Le débat tend toutefois à s'essouffler autour d’une opposition binaire. D’un coté, l’image d’une démocratie directe et imperméable à toute injonction étrangère – une insularité démocratique fantasmée. De l’autre, la crainte qu’une dénonciation de la CEDH assujettirait la Suisse à sa majorité. Le premier argument dénote un attachement viscéral à la démocratie comme procédure. Le second tend à supposer que la Cour, forcément vertueuse, ne protège que des droits forcément justifiés.
Les deux arguments sont approximatifs.

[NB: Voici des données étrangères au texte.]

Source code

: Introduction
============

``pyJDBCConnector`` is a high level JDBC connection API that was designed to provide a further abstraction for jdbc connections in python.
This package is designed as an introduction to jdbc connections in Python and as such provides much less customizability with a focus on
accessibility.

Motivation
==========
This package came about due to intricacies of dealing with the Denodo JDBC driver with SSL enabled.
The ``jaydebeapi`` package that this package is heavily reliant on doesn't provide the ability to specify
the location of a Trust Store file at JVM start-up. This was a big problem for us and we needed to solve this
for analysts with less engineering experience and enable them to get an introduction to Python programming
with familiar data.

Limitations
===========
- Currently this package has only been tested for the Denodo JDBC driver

L’inquiétude des premiers repose sur une prémisse légitime : le droit des droits de l’homme est une discipline embryonnaire. Les concepts dont les juges supranationaux se saisissent, tels que « dignité », « autonomie personnelle » ou « société démocratique », ne peuvent être appréhendés par le droit international classique fondé sur les intérêts mutuels des Etats. Que des juges supranationaux interprètent la Convention sans cadre de référence fait craindre qu’ils s’arrogent un pouvoir illégitime faisant fi de la volonté du peuple. C’est simple : la Suisse souveraine – entendez, le parlement – n’a ratifié qu’une convention et ses protocoles additionnels. Elle n’a pas prise sur les interprétations ultérieures des juges.

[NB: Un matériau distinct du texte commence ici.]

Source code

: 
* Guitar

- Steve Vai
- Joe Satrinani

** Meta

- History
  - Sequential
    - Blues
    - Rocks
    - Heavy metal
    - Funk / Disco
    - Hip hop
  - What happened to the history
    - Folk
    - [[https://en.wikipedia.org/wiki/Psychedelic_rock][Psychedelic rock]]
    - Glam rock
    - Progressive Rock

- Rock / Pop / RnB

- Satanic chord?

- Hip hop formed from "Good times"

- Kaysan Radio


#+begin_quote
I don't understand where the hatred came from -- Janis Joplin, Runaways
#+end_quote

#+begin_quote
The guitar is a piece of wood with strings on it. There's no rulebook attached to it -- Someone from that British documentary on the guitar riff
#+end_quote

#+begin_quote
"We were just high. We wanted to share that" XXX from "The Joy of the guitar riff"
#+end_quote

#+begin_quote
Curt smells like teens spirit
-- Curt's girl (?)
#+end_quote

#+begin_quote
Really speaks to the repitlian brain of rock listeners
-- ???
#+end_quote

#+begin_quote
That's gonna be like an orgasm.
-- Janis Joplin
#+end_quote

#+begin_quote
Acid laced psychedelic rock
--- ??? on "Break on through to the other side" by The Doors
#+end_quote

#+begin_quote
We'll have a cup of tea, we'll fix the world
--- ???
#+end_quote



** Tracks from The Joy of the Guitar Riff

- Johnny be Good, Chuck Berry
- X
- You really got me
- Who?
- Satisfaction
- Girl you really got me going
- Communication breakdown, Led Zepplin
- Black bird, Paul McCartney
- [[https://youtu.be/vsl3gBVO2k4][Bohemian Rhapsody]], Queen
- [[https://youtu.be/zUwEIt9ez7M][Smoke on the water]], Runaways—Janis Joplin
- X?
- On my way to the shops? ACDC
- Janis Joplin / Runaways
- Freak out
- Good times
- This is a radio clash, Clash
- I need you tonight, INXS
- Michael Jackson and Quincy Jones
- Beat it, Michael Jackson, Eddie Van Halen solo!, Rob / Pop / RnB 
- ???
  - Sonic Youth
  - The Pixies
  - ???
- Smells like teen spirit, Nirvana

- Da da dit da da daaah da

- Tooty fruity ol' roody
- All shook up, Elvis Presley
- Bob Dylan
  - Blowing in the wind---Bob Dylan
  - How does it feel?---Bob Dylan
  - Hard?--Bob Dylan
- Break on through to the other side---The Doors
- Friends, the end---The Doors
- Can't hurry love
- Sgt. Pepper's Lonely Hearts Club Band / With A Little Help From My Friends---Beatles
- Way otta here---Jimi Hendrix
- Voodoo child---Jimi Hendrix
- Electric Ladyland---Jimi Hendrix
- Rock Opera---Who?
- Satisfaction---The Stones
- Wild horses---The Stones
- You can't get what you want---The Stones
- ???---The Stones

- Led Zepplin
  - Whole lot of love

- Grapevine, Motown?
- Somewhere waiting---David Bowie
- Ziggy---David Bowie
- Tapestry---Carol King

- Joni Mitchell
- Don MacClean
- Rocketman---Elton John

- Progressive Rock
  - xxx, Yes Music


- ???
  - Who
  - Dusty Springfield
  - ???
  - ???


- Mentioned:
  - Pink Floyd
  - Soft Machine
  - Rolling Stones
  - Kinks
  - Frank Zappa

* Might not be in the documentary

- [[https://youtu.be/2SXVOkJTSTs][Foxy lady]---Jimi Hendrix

Mais c’est là négliger le rôle circonstancié de la Cour et le contenu différencié de ses arrêts. Sur ces deux plans, la Cour dispose d’atouts démocratiques. Les arrêts sur lesquelles la Cour est la plus ferme visent à consolider le processus démocratique au sein des Etats parties – celui-ci dont précisément les critiques les plus acerbes de la Cour se réclament. Un coup d’œil suffit à remarquer que la notion de « société démocratique » parsème la jurisprudence. Loin de limiter cette dernière au respect du dicton de la majorité, la Cour porte l’intensité du débat public et l’entretien de la contradiction au sommet des devoirs des Etats parties – de quoi paraphraser le « libre-marché des idées » cher à John Stuart Mill. De quoi aussi attribuer une obligation positive à la presse – le « chien de garde » de la démocratie selon Strasbourg – d’informer les citoyens, de façon plurielle et factuelle, d’un quelconque sujet d’intérêt public.

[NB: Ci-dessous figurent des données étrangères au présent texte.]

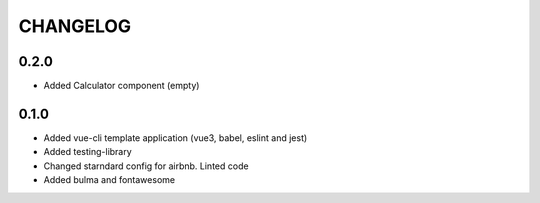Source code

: CHANGELOG
=========

0.2.0
-----
- Added Calculator component (empty)

0.1.0
-----
- Added vue-cli template application (vue3, babel, eslint and jest)
- Added testing-library
- Changed starndard config for airbnb. Linted code
- Added bulma and fontawesome
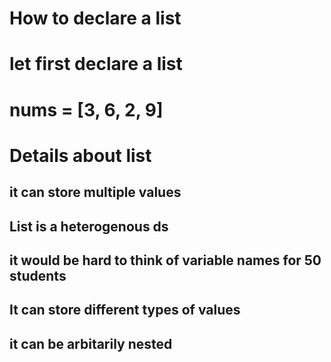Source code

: * How to declare a list
* let first declare a list
* nums = [3, 6, 2, 9]
* Details about list
** it can store multiple values
** List is a heterogenous ds
** it would be hard to think of variable names for 50 students
** It can store different types of values
** it can be arbitarily nested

De ce point de vue, invoquer le verdict démocratique pour contester la légitimité d’une institution dont la finalité est d’en consolider les conditions de possibilité confine à la circularité. Plus encore, la Cour dispose d’un outil qui permet de ménager la ferveur démocratique : la marge d’appréciation. Selon les circonstances, la Cour se retire et laisse le soin aux Etats d’arbitrer le conflit entre droit individuel et inérêt public. C’est souvent le cas de la liberté de croyance et de religion (Article 9) lorsque la Cour estime que le consensus intra-européen n’est pas suffisant. Ceci dit, la moindre trace d’un intérêt public et de la nécessité d’en débattre prend toujours l’ascendant – toujours au nom de la démocratie.
Une défense de principe de la Cour devient quant à elle rhétorique à deux niveaux. Premièrement, la Cour ne peut maximiser deux droits qui sont en conflit. Chaque décision de Strasbourg génère un coût en termes de droits et choisir l’un au détriment de l’autre suppose une justification au-delà des droits – une justification morale. C’est là le second niveau rhétorique : les droits de l’homme ne sont pas une évidence morale. Un attachement au titulaire des droits, l’individu, ne dit encore rien sur leur finalité. Jusqu’à quel point un droit de l’homme peut être étendu en dépend. Deux des slogans d’Amnesty International, « le droit du côté des individus » et « du droit du plus fort aux droits pour tous », entretiennent justement l’idée d’une continuité naturelle. Sans critère de finalité, difficile de juger à partir de quel point « la majorité n’est pas seule » puisque toute décision démocratique implique la formation d’une minorité. Devrait-on de ce point de vue limiter les pouvoirs de Strasbourg dans son rôle de protection du processus démocratique?